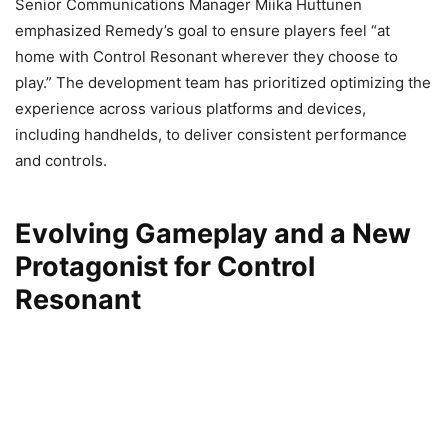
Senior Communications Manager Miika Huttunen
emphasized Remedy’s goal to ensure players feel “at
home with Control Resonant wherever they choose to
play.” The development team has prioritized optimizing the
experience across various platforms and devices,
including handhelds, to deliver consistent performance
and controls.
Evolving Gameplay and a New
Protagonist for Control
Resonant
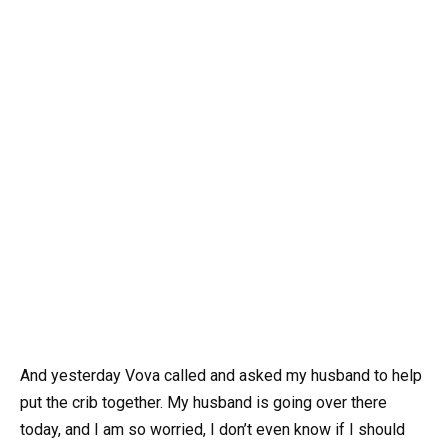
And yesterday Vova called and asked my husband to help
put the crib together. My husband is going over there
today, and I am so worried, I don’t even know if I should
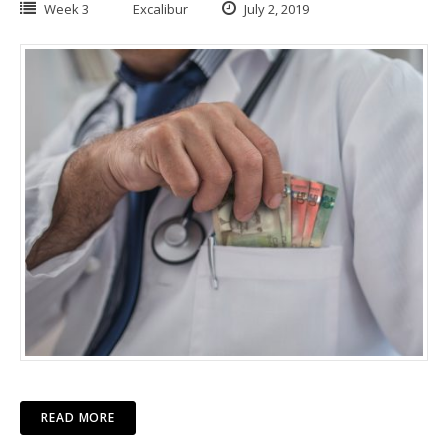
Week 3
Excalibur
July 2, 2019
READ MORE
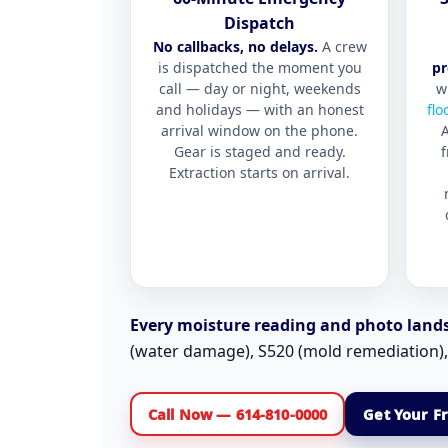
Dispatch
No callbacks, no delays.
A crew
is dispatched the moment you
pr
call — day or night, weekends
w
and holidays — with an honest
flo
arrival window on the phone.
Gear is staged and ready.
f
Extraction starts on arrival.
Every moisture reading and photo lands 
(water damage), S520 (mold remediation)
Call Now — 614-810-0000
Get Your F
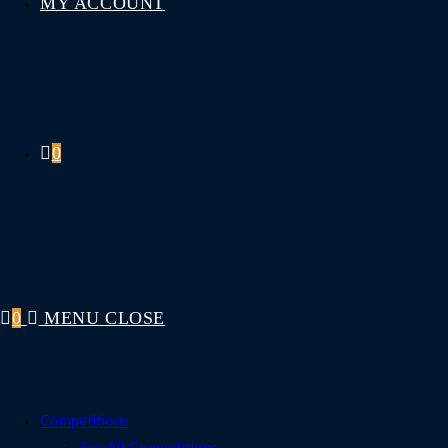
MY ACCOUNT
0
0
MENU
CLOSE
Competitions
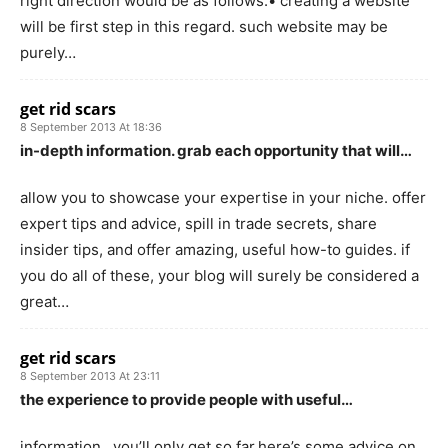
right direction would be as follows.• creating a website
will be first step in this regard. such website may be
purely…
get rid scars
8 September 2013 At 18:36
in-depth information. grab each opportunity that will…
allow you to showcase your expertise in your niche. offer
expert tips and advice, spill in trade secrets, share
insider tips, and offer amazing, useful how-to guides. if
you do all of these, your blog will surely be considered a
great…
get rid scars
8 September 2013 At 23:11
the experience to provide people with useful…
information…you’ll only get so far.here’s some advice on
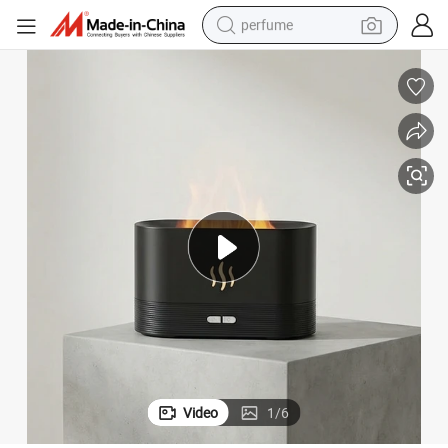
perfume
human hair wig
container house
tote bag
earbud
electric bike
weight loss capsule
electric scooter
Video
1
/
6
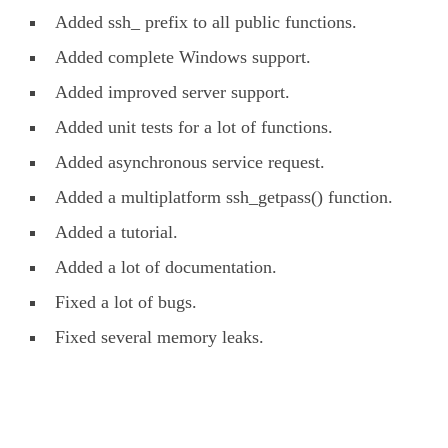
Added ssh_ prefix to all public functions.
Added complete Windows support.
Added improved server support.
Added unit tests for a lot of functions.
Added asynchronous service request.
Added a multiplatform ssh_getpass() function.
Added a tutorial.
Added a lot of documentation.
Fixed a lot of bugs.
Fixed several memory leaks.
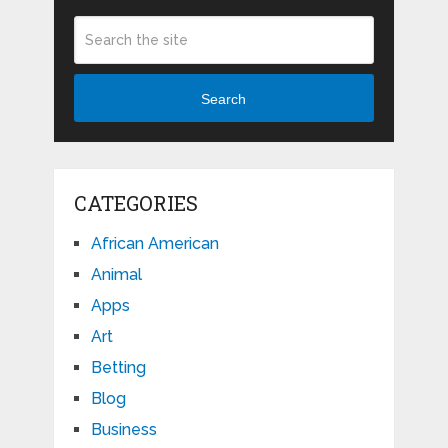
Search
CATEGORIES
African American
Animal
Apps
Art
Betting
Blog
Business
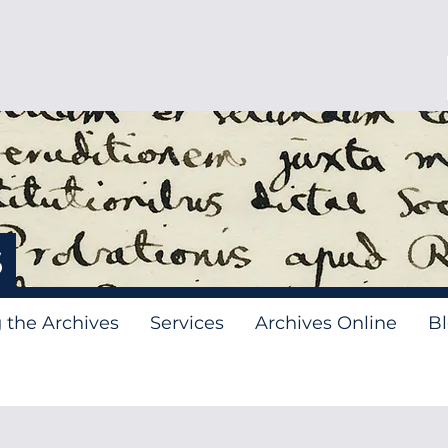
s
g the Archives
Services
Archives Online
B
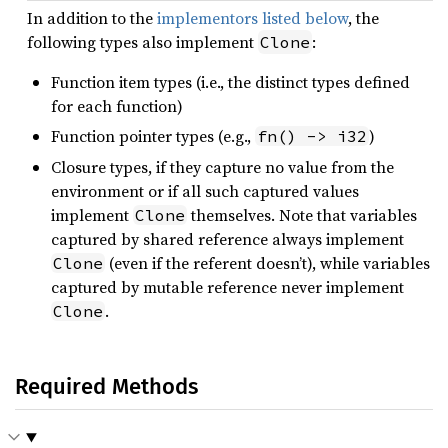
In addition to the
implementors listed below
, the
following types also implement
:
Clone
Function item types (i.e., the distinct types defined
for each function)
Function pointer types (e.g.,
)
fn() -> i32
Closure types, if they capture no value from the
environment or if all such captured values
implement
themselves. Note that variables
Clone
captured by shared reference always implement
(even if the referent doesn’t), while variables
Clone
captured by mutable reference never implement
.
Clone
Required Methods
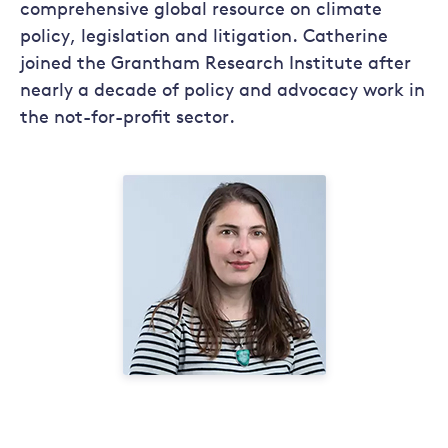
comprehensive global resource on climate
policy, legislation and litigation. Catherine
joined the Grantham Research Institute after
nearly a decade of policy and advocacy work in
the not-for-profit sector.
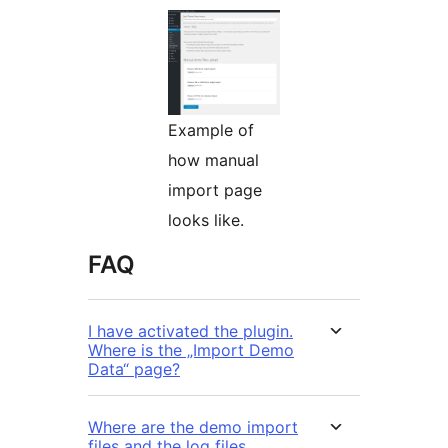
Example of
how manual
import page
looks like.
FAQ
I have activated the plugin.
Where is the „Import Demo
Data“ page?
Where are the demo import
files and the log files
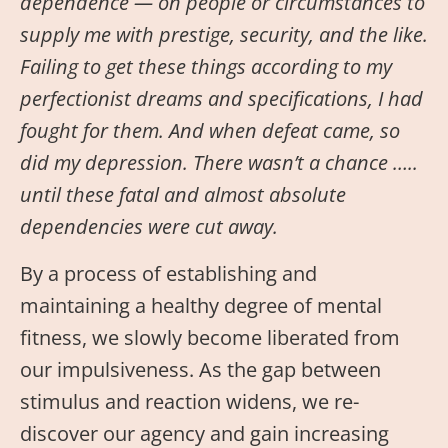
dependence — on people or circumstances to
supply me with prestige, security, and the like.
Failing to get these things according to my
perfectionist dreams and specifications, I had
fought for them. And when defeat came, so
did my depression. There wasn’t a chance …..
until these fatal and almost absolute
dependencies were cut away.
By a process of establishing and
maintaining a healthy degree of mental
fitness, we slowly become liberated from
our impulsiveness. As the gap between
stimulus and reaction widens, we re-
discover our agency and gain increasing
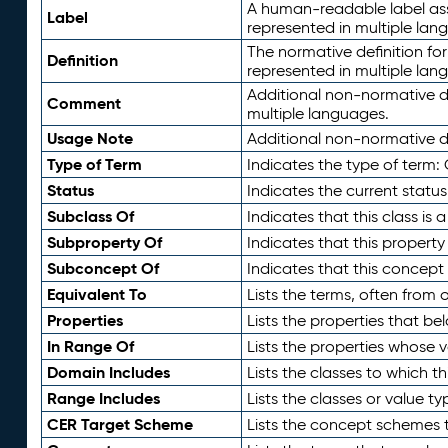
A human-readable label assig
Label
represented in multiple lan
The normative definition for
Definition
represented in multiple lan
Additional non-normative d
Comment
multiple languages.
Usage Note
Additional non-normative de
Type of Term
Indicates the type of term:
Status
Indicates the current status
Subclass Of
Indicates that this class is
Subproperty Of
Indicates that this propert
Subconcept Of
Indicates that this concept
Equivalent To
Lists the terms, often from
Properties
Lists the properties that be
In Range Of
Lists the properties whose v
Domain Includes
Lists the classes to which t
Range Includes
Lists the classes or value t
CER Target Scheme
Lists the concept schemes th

--

### What you have to do
Gather every line of the listing above that contains the word "from" and copy each one in full.

### Solution to the exercise
Closure types, if they capture no value from the
fitness, we slowly become liberated from
Lists the terms, often from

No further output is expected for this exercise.